Cidadãos europeus no Reino Unido podem perder direitos

Peter Nicholls

É a conclusão de um relatório parlamentar.

Um relatório parlamentar publicado hoje alerta para os riscos de os direitos dos cidadãos europeus no Reino Unido serem removidos devido à falta de legislação adequada para questões como habitação, segurança social ou direito à propriedade.

A comissão, que inclui membros da Câmara dos Comuns e da Câmara dos Lordes, considera que o estatuto dos cidadãos europeus vai mudar "sem qualquer proteção legislativa para garantir esses direitos", o que levanta preocupações sobre os seus direitos humanos.

"Sem as proteções e garantias necessárias, essas disposições poderiam deixar os indivíduos e as famílias em situação de precariedade quanto ao seu futuro, incluindo habitação, previdência social e direitos de propriedade", vinca o documento.

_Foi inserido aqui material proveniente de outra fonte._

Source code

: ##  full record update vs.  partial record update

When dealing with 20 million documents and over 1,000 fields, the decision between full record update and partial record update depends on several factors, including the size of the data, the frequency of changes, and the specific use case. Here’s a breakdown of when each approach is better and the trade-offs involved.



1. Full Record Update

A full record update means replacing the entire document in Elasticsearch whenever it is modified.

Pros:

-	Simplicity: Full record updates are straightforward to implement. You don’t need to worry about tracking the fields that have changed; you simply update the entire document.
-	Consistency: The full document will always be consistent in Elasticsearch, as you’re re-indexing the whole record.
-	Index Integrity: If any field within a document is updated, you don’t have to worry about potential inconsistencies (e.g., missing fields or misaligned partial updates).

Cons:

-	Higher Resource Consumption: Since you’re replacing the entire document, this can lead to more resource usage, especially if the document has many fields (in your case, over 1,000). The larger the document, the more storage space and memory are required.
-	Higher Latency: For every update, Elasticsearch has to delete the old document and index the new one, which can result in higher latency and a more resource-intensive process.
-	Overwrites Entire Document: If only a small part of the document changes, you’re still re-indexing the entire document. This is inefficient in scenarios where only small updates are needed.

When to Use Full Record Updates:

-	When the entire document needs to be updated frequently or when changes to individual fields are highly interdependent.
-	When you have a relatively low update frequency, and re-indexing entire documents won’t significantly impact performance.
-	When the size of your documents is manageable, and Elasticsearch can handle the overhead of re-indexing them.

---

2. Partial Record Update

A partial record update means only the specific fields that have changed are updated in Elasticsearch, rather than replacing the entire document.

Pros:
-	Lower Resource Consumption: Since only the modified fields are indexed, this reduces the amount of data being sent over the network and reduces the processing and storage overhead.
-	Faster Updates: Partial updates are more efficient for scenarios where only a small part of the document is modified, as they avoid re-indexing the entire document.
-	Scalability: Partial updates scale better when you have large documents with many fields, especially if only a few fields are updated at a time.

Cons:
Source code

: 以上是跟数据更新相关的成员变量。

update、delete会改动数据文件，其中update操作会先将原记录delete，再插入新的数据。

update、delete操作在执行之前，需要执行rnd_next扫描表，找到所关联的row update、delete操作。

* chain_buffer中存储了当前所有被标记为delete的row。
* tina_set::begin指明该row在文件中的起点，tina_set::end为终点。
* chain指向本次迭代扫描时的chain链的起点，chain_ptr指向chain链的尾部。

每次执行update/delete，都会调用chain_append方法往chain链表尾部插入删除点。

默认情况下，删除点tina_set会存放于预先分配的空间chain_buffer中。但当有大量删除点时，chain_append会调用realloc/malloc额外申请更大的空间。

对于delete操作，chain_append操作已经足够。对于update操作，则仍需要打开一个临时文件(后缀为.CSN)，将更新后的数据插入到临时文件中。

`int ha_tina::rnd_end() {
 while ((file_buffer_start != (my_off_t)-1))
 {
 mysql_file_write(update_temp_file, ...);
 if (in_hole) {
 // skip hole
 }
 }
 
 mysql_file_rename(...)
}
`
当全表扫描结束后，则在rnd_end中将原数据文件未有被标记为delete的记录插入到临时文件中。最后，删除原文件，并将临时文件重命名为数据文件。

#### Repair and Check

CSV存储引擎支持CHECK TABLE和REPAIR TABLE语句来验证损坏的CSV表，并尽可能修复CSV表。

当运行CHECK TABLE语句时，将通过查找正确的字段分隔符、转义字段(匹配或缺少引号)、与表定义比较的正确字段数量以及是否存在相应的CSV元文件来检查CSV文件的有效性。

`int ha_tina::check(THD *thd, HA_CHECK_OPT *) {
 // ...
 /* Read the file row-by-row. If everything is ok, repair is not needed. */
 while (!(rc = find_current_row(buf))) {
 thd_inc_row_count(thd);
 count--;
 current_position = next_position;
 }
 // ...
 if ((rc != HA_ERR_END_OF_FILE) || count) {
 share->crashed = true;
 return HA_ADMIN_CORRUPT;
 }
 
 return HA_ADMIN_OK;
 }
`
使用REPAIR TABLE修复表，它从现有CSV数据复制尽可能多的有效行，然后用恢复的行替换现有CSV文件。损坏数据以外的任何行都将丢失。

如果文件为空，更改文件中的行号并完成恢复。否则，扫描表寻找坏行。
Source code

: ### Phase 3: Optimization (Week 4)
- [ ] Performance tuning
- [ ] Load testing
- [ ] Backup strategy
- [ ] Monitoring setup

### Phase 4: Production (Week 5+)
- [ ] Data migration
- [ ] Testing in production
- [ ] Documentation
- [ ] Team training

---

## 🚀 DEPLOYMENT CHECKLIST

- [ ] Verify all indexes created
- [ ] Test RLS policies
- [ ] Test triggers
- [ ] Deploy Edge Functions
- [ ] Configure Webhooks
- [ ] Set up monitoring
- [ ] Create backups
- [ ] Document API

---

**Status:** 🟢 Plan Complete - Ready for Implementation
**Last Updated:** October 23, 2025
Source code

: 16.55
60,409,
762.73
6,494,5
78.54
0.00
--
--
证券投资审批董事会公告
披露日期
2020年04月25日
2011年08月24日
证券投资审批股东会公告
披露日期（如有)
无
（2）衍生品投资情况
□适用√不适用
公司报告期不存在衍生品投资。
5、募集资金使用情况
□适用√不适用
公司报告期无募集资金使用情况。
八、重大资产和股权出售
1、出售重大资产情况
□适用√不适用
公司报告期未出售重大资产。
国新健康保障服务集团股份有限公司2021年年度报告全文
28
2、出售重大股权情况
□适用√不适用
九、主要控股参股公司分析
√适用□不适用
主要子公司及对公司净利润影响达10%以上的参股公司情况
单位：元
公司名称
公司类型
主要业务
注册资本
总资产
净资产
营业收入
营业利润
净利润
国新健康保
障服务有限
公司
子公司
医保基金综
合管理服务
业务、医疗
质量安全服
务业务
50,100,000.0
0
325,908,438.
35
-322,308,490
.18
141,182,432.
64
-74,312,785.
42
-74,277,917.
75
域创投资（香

O relatório é uma análise à proposta de lei do Governo sobre Imigração, a qual passa a considerar os cidadãos europeus como imigrantes sem qualquer direito automático à residência e trabalho, ao contrário do que acontece com a liberdade de circulação dentro da UE.

"A proposta de lei na sua forma atual afirma que os direitos dos cidadãos da UE que vivem no Reino Unido serão removidos após o 'Brexit', e que a restituição desses direitos depende da decisão do ministro do Interior criar uma legislação secundária", acrescenta.O relatório propõe que o governo consiga as proteções e garantias na legislação primária.

"Quando se trata de direitos, prometer que tudo será tratado no futuro não é suficiente, deve ser uma garantia, e é por isso que a Comissão reinseriu as garantias de direitos na redação da proposta de lei", disse a presidente da comissão, a deputada trabalhista Harriet Harman.

A comissão questiona, por exemplo, a falta de emissão de uma prova física do estatuto de residente, lembrando as dificuldades que cidadãos caribenhos da chamada "Geração Windrush" tiveram em provar o direito a viver no Reino Unido devido à falta de documentação.

O esquema de regularização do estatuto migratório obrigatório para os cidadãos europeus residentes no Reino Unido vai estar em pleno funcionamento a partir de sábado, 30 de março, apesar de a data do 'Brexit' ter sido adiada de 29 de março para 12 de abril.

O estatuto de residente permanente ('settled status') será atribuído àqueles com cinco anos consecutivos a viver no Reino Unido, enquanto que os que estão há menos de cinco anos no país terão um título provisório ('pre-settled status') até completarem o tempo necessário.

As autoridades estimam que cerca de 3,5 milhões de europeus residentes no Reino Unido necessitem de se registar até pelo menos ao final de 2020, dos quais 200 mil já o fizeram durante as fases experimentais.

O sistema de candidatura, criado pelo ministério do Interior britânico, é inteiramente digital, tendo sido criada uma aplicação móvel em dispositivos com sistema operativo Android para verificar a identidade do candidato, o que faz lendo a informação contida pessoal no 'chip' do passaporte biométrico.

A resposta é dada por correio eletrónico e não através da emissão de um documento, ao contrário do que acontecia até agora com os cidadãos europeus com estatuto de residente, aos quais era atribuído um cartão de papel azul.